Like you said Rusty, ..... When I am on a subject my thoughts turn a hundred miles per hour checking outcomes, alternatives, and of course how to make the reviewer see situations from my point of view. The power of the written language is immense. Current educators place so little value on it . Cursive is almost dead, texting ( with no regard to spelling ) is in. Few have a traumatic issue writing a grammatically correct paragraph. Three months of the school year is waisted every year.
 
I agree that the new generation are practically useless. Sad part is that it is now taught that way and is acceptable.

Today I am doing major tune ups on a Wacker (Dirt Compactor) and an old Coleman Generator I have sitting in the shop. It would be nice to toss a small generator in the truck instead of my 6000 watt that takes two people to load.
 
Hey! I am a generation behind you and I am not an idiot. At least that's what my wife tells me. Heck I even dropped out of school in the tenth grade to go to work.
 
It's the teens and twentysomethigs I'm more worried about. Heck Chris, dropping out of school doesn't mean anything, I know a lot of highly educated people who are raving idiots....;)
 
I'm worried about them too. I can't find a laborer under 35 that is willing to work.
 
I'm worried about them too. I can't find a laborer under 35 that is willing to work.

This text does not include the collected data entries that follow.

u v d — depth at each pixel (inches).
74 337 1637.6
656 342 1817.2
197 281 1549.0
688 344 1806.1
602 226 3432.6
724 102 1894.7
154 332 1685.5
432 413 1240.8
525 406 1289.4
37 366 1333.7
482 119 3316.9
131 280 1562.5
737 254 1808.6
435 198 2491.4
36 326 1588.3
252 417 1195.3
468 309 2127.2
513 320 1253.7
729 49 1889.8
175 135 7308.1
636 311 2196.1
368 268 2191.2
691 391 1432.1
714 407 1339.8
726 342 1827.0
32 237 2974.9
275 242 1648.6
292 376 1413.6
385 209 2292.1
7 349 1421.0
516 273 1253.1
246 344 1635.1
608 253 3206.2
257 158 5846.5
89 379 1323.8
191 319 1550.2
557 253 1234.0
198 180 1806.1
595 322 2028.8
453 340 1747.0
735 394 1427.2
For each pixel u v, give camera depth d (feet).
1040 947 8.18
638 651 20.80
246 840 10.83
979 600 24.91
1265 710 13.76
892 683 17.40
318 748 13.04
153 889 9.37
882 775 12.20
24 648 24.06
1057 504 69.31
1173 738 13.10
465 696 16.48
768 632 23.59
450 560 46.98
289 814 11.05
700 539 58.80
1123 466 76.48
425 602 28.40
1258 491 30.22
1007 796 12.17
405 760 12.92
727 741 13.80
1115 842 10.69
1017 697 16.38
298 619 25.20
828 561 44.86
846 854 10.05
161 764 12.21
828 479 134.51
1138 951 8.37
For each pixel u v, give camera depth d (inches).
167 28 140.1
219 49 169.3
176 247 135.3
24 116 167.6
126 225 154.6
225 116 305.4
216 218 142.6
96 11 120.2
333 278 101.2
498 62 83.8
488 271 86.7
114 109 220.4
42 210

That was why I finally started working by myself. They don't want to get dirty.
 
I'm worried about them too. I can't find a laborer under 35 that is willing to work.

I hear you Chris, here at the Bowling Green, Ky FedEx terminal we can't keep delivery driver's under 35 because delivering packages is actually physical work.
 
Back in the mid 80s when the average wage was about $4 an hour, I was paying $10 hr for 32 hours a week. Three day weekend every week. No hard work and not even dirty work. Just carrying tools and bagging scraps. Most lasted a couple days.
 
Back in the mid 80s when the average wage was about $4 an hour, I was paying $10 hr for 32 hours a week. Three day weekend every week. No hard work and not even dirty work. Just carrying tools and bagging scraps. Most lasted a couple days.

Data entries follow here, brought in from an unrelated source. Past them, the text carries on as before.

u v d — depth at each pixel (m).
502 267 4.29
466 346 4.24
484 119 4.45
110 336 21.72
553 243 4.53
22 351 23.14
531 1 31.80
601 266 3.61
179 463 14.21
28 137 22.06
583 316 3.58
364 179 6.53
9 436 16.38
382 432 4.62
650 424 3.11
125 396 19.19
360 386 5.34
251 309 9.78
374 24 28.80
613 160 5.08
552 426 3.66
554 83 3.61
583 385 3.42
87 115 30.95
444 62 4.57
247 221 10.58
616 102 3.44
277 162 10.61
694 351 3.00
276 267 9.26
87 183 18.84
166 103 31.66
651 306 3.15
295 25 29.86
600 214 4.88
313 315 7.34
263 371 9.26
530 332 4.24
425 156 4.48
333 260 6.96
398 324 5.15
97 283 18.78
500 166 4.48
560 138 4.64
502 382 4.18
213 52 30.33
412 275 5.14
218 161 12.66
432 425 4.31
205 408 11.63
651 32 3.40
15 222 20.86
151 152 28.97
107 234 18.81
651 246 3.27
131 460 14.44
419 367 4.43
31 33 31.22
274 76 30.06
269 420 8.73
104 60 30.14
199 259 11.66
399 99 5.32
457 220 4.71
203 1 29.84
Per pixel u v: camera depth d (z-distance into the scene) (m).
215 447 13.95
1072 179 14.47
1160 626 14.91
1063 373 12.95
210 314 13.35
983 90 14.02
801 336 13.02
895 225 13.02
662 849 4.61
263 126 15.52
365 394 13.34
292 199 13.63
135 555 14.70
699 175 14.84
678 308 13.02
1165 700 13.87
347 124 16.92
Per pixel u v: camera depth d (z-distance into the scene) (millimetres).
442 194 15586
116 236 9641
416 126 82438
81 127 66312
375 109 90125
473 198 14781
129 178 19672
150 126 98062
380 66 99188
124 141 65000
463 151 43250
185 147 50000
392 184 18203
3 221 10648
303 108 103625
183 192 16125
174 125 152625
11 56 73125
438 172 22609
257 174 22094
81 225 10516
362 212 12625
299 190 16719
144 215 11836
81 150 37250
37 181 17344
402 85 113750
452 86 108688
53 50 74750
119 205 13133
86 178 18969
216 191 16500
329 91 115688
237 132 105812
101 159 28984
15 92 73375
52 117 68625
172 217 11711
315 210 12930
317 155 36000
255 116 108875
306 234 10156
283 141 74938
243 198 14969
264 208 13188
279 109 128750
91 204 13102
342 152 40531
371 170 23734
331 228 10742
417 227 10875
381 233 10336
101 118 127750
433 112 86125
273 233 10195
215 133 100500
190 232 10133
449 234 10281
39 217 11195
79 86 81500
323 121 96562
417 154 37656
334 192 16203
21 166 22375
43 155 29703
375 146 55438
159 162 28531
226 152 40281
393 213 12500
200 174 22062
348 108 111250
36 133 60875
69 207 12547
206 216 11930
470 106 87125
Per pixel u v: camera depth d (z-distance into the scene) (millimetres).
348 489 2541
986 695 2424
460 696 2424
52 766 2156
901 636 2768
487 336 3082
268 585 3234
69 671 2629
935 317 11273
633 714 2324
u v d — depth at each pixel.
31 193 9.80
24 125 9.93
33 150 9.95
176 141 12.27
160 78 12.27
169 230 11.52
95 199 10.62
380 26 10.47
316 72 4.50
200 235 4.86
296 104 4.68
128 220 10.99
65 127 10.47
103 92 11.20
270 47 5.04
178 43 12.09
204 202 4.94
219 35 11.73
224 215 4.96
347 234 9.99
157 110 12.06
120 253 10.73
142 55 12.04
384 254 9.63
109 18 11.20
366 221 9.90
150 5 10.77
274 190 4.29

Sounds like a sweet gig to me.
 
First my work van won't run. Then last night, the minivan I use for repairs quit. I think it needs a starter. Not sure I feel like changing it.
 
GFI 20 amp breaker popped and wouldn't reset. Replaced breaker and still popped. Removed load and it worked. Added one load at a time and it would pop. Discovered 110 v landscape lights were buried in dirt and were all muddy. Removed them and breaker still popped. Put everything together and found a raw hot line in a metal shield. Fixed that and now all works......8 hours later!
 
First my work van won't run. Then last night, the minivan I use for repairs quit. I think it needs a starter. Not sure I feel like changing it.

That sucks Rusty, been there, done that...usually when it rains, it pours.:(
 
Took two hours and unburied my work bench. Have no idea how everything got stacked, pushed aside, and lost all at the same time. Two bags of junk for the garbage, tools put away, bench wiped down and time for a break. Next some quality time with the John Deere cutting grass. That is always relaxing except for the diesel noise and having to wear hearing muffs.
Also finished welding & painting another small project.

View attachment IMG_4506.jpg
 
Got my work van purring like an old Ford today.
 
Just popping in to say "Hi". I've been trying to catch up on the thread. Rusty, I'm interested in reading your writing about immigration. My father was with INS for 30 years and continued to help some people with the paperwork after he retired.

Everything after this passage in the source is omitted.